§ Job: Resume the explanation of the equivalent mass of FeS2 from the point where it stops, before the material that follows.

§ Excerpt:
Question

Consider a redox reaction:

$Fe{S}_2+KMn{O}_4+H^{+}\to F{e}^{3+}+S{O}_4^{2-}+M{n}^{2+}+H_{2}O$.

If the molar mass of $Fe{S}_2$ is M, then equivalent mass of $Fe{S}_2$ would be equal to:

• A. $M$
• B. $\frac{M}{5}$
• C. $\frac{M}{10}$
• D. $\frac{M}{15}$

Answer 1

The correct option is D $\frac{M}{15}$

If in a reaction, two elements of same reactant molecule are undergoing either oxidation or reduction then the n-factor of the molecule will be the sum of the individual n-factors of both the elements.

§ Given information:
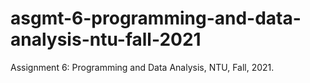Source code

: # asgmt-6-programming-and-data-analysis-ntu-fall-2021
Assignment 6: Programming and Data Analysis, NTU, Fall, 2021.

§ Task result:
$\stackrel{+2-1}{Fe{S}_2}\to \stackrel{+6}{S}{O}_4^{2-}+\stackrel{+3}{F}{e}^{3+}\text{oxidation half reaction}$

$n_f=[1\times (3-2)+2(6-(-1)]=15$

($\therefore$ n factor of a compound undergoing redox change is equal to total number of moles of electrons lost, gained or exchange by 1 mole of the compound.)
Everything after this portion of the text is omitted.